Nanox has not only developed this new product concept. The groundbreaking nanotechnology company has also teamed up with SK Telecom, South Korea’s largest telecom operator, to further cultivate and market to the new concept. SK Telecom has invested in Nanox and the partners have established a joint initiative to “democratize” medical imaging; launching “a global consortium driving preventive healthcare screening for all”. The hallmark slogan 1x1x1 (i.e., 1 person x 1 scan x per 1 year) trumpets the Nanox push to enable every person on the planet to receive a full body scan, once each year. According to Nanox, cancers that are detected early enough have a 70–99% survival rate. An accurate CT scan is one of the few ways to identify early stage Cancer. Regrettably, the cost to operate a standard CT has remained too high to utilize for routine detection scans. Even when a CT scan is prescribed to provide a diagnosis, the wait time is often extensive.
Nanox envisions their new, improved CT scanner in every lab — so that when you receive your yearly blood test, you would also get a full body scan. The image would be processed and then analyzed by advanced AI Vision technology. Since according to this plan, individuals would get yearly scans, it will be possible to automatically compare the current year’s scan to images from the previous year and rapidly detect any anomalies.
“If we manage to reach the 1x1x1 vision, we will be able to help save over 8 million people every year with regard to cancer alone,” said Ran Poliakine, founder of Nanox.
Poliakine continued: “This is the true democratization of healthcare, in which medical imaging will be accessible to all people globally and will cease to be the privilege of the few. We estimate that the economic savings will reach over US $1 trillion per year! That is an astonishing amount of money, which can now be diverted to better uses. The implications of our technology are beyond significant to humanity as a whole.”

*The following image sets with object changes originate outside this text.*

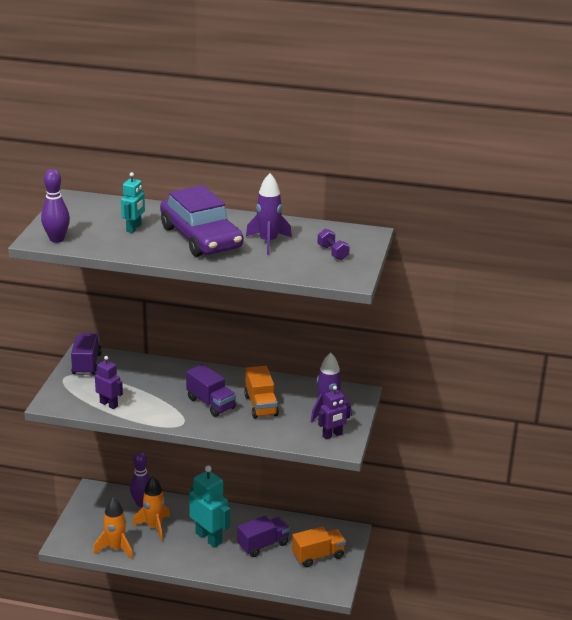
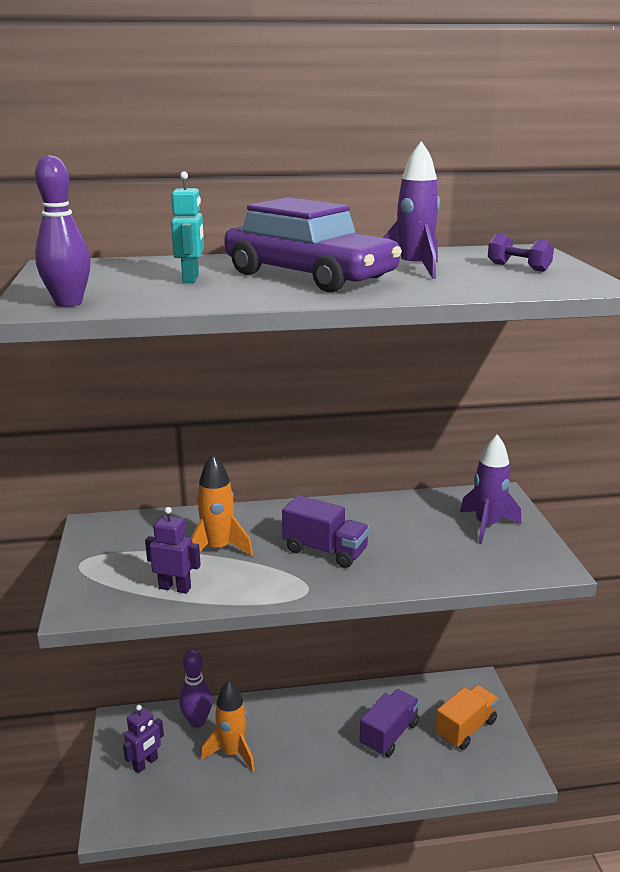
camera: 20 degrees left, 5 degrees down
(86, 364) = (105, 538): purple truck -> none
(116, 548) = (195, 805): orange rocket -> orange rocket (218, 549)
(209, 538) = (314, 746): turquoise robot -> none
(261, 405) = (395, 537): orange truck -> none
(332, 435) = (524, 554): purple robot -> purple robot (145, 764)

Kim Il-ung, President of SK Telecom’s Hong Kong office said: “I believe Nanox is one of the most influential companies of our era. Their novel X-ray source can help save millions of lives each year and over a trillion US dollars in cancer-associated costs alone. SK Telecom has a great interest in disruptive healthcare initiatives, and the Nanox vision of democratizing medical screening to make it accessible and affordable is exactly where we believe we can make a real difference in improving the quality of human life. This is a strategic investment for us, and we look forward to working with the incredible Nanox team to shape the future of global digital healthcare.”
Nanox plans to seed thousands of new machines throughout the world, as part of the first stage of their initiative, in the hope of changing the very face of health care.

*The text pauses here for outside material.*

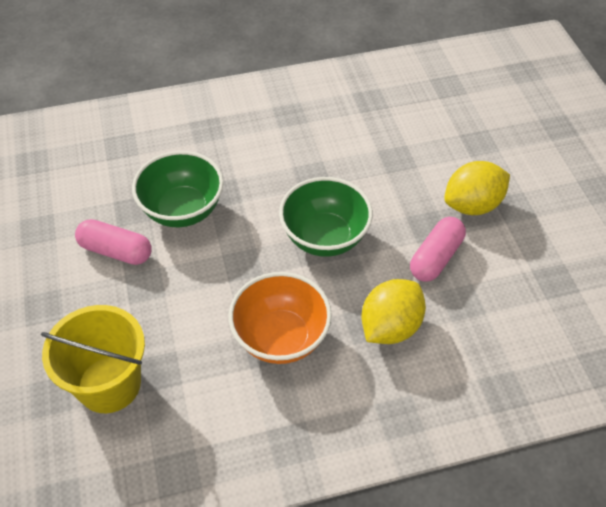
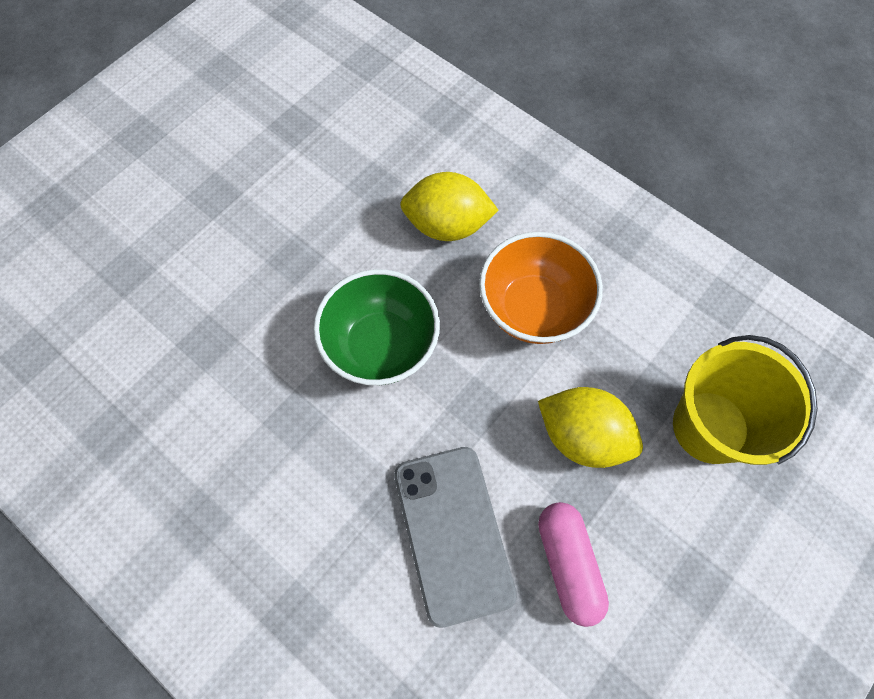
camera: 125 degrees left, 15 degrees up
(182, 210) = (453, 533): green bowl -> grey phone
(436, 257) = (334, 230): pink capsule -> none
(472, 205) = (236, 232): yellow lemon -> yellow lemon (582, 436)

Of course, disrupting an industry as significant as the medical CT industry is not without challenges. Manufacturers of the present day million dollar systems are sure to fight back. Nanox hopes it can convert the makers of CT systems into Nanox service providers — in the hopes that providing billions of scans a year could turn out to be a much more lucrative than the sale of their current older hardware, (even if the goal is to provide a scan for $30 per image).
While Nanox has already developed the technology to build an inexpensive scanner and to analyze those scans with partner companies using AI, there is a small technical complication that remains. Today, a 3D image of a full body scan requires 40 GB of storage. Both the upload and storage of these gigantic files is a challenge that must be addressed. Nevertheless, despite any challenges, the new CT system developed by Nanox promises to revolutionize preventive medicine.